Action item ->
Give back exactly the lines that run from the beginning of the entries to the line containing "не заважало комп'ютеру", both included, and nothing else.

Provided data ->
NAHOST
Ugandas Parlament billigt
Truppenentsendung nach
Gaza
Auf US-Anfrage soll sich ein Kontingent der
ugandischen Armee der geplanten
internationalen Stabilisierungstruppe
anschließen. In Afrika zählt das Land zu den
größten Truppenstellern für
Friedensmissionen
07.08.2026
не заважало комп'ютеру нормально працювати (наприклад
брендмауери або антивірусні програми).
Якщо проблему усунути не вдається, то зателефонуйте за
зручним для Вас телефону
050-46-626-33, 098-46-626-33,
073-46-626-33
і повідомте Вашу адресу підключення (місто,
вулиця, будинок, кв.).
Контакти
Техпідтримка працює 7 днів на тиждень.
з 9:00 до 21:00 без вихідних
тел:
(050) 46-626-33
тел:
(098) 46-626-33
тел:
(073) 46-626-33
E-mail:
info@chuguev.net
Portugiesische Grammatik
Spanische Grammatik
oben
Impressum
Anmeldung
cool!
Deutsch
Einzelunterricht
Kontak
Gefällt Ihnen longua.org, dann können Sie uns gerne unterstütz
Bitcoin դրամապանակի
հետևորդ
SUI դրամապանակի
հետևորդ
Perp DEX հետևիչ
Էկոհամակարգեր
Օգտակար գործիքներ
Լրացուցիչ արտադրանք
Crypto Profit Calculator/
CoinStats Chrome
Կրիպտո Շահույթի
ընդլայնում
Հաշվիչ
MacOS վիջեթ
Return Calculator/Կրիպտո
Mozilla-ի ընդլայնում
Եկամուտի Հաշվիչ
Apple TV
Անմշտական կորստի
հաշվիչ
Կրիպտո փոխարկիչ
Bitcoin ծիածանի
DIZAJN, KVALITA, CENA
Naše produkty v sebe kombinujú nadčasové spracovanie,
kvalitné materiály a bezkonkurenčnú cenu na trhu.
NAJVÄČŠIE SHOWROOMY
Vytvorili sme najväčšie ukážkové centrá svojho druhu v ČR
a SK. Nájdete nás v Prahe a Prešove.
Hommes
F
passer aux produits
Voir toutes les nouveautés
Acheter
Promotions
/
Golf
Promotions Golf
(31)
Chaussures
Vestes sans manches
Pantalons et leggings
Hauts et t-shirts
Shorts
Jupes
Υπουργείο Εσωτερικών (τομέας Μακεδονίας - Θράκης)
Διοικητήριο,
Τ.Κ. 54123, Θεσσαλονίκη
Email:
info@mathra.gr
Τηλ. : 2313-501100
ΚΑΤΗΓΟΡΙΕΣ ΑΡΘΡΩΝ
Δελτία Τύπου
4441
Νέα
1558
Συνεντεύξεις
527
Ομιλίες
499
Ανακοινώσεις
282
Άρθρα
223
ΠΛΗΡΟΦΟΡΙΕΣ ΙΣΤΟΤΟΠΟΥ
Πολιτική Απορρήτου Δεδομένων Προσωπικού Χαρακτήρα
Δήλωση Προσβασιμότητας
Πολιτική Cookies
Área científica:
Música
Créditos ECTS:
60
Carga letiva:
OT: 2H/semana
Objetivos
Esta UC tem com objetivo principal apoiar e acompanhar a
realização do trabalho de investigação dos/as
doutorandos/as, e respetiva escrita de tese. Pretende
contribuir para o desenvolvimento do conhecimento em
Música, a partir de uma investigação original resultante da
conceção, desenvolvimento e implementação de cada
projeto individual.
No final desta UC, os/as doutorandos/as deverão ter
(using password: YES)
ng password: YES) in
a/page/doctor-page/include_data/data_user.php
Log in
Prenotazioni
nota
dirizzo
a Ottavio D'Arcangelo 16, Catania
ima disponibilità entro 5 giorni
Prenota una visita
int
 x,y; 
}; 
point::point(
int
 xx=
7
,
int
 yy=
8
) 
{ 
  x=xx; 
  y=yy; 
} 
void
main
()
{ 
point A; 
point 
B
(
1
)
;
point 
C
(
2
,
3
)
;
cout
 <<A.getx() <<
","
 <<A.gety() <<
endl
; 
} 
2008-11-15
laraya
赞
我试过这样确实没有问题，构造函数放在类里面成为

Your solution ->
NAHOST
Ugandas Parlament billigt
Truppenentsendung nach
Gaza
Auf US-Anfrage soll sich ein Kontingent der
ugandischen Armee der geplanten
internationalen Stabilisierungstruppe
anschließen. In Afrika zählt das Land zu den
größten Truppenstellern für
Friedensmissionen
07.08.2026
не заважало комп'ютеру нормально працювати (наприклад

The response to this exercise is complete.